A word-for-word reproduction of the data below is needed, with no pictures in it.

▶ [Recorded information]
== Segment start ==
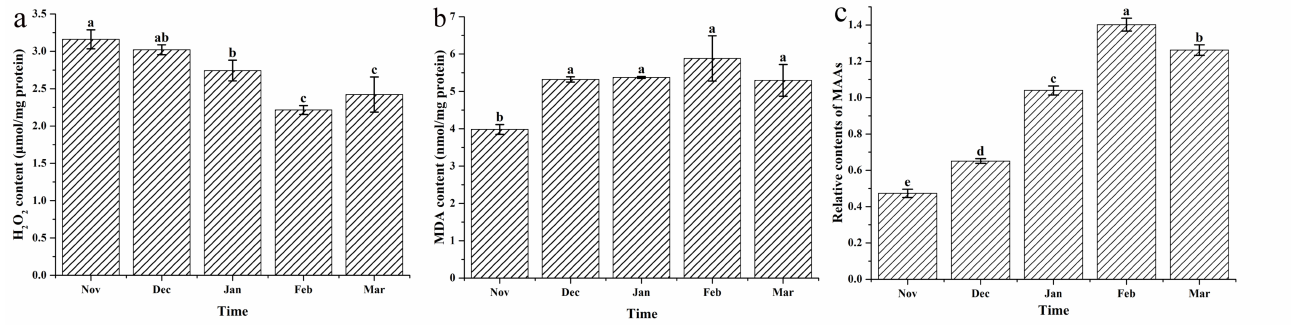
Figure 7. Variations of H 2 O 2 and MDA in N. yezoensis collected from different cultivation periods. ( a ) H 2 O 2 content, ( b ) MDA content, ( c ) Relative contents of MAAs. Data were Mean ± SD ( n = 3). Different letters indicated significant differences ( p <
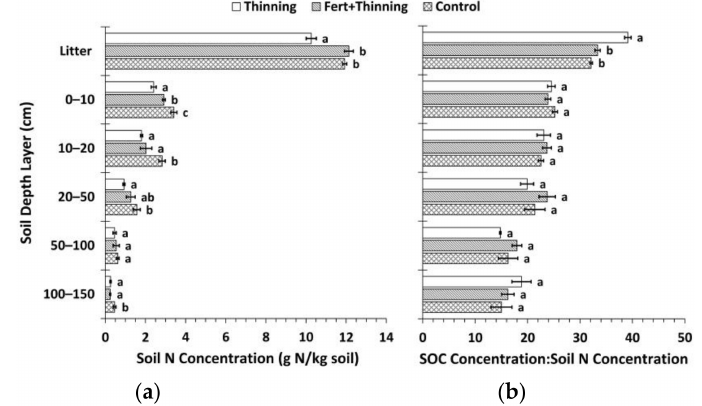
Figure 4. ( a ) Mean soil nitrogen (N) concentration by treatment; ( b ) mean soil organic carbon (SOC) concentration to N concentration by treatment. Sample size for all treatments and soil depth layers is three. Error bars represent ± one standard error. Means within each soil depth layer accompanied by the same letter (i.e., “a” or “b”) are not significantly different (Tukey’s HSD, α = 0.1). Fert, fertilized.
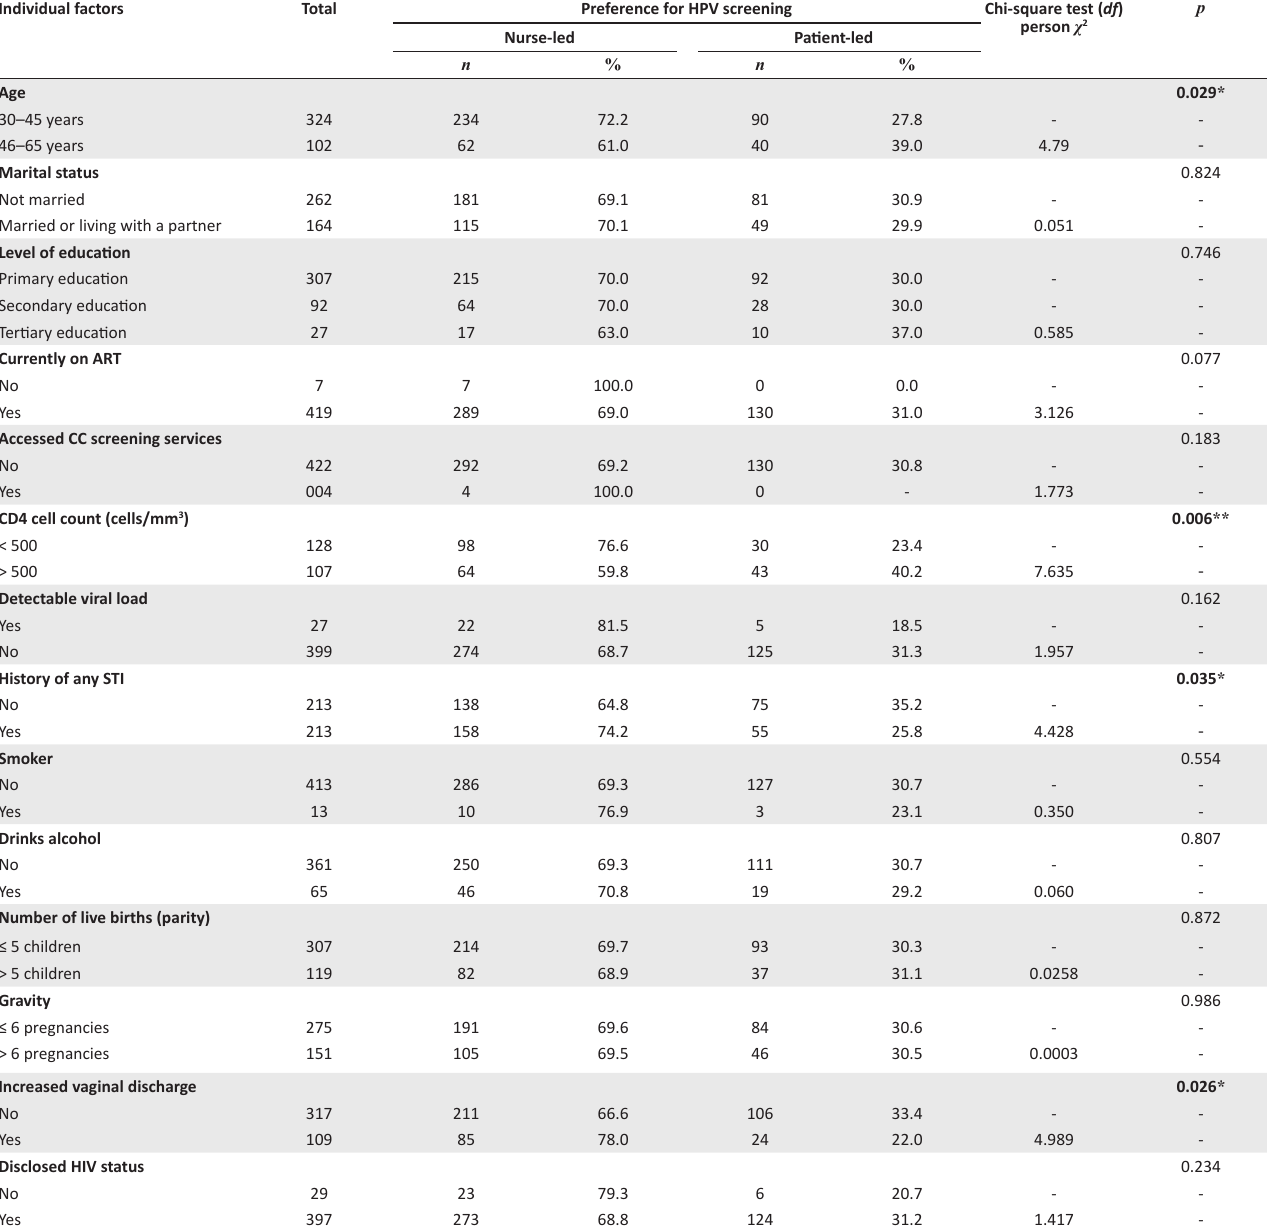
TABLE 1: Individual factors associated with preference for human papilloma virus sample collection procedure. Individual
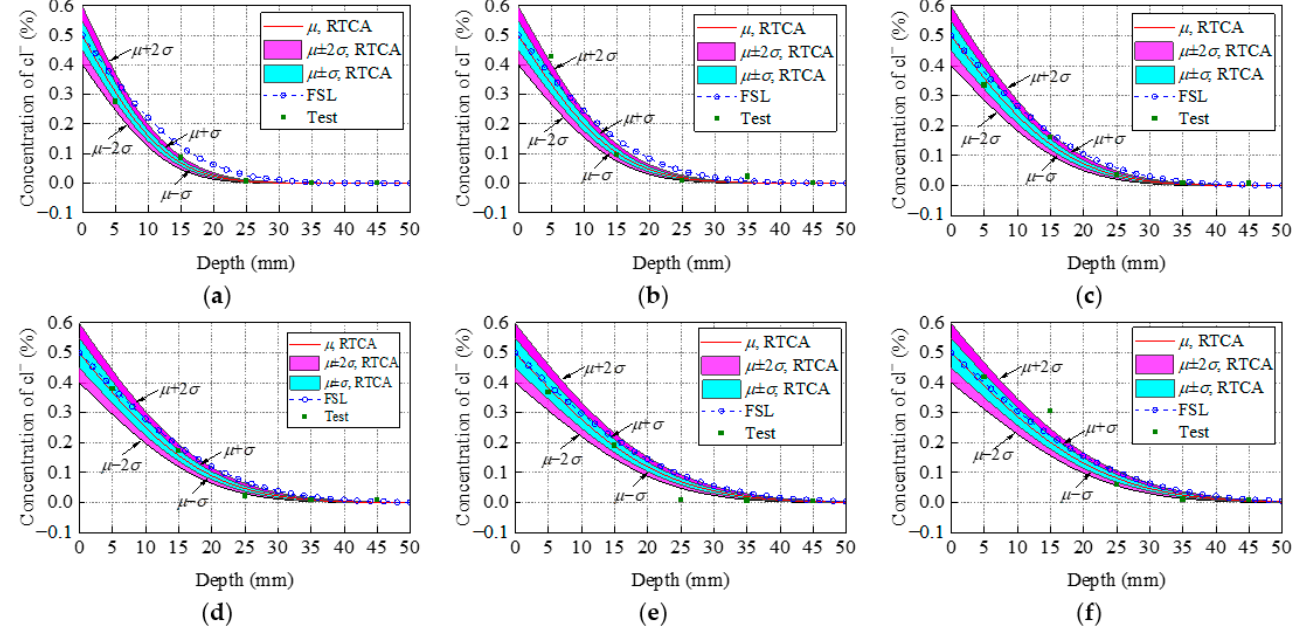
Figure 9. Comparisons between the statistical result µ , σ using the 3D RTCA model, FSL analytical solution, and test data for fly ash concrete: ( a ) t = 0.5 year; ( b ) t = 1 year ( c ) t = 2 years; ( d ) t = 3 years; ( e ) t = 6 years; ( f ) t = 8 years.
== Segment end ==
▶ [Reply to the task]
Figure 7. Variations of H 2 O 2 and MDA in N. yezoensis collected from different cultivation periods. ( a ) H 2 O 2 content, ( b ) MDA content, ( c ) Relative contents of MAAs. Data were Mean ± SD ( n = 3). Different letters indicated significant differences ( p <
Figure 4. ( a ) Mean soil nitrogen (N) concentration by treatment; ( b ) mean soil organic carbon (SOC) concentration to N concentration by treatment. Sample size for all treatments and soil depth layers is three. Error bars represent ± one standard error. Means within each soil depth layer accompanied by the same letter (i.e., “a” or “b”) are not significantly different (Tukey’s HSD, α = 0.1). Fert, fertilized.
TABLE 1: Individual factors associated with preference for human papilloma virus sample collection procedure. Individual
Figure 9. Comparisons between the statistical result µ , σ using the 3D RTCA model, FSL analytical solution, and test data for fly ash concrete: ( a ) t = 0.5 year; ( b ) t = 1 year ( c ) t = 2 years; ( d ) t = 3 years; ( e ) t = 6 years; ( f ) t = 8 years.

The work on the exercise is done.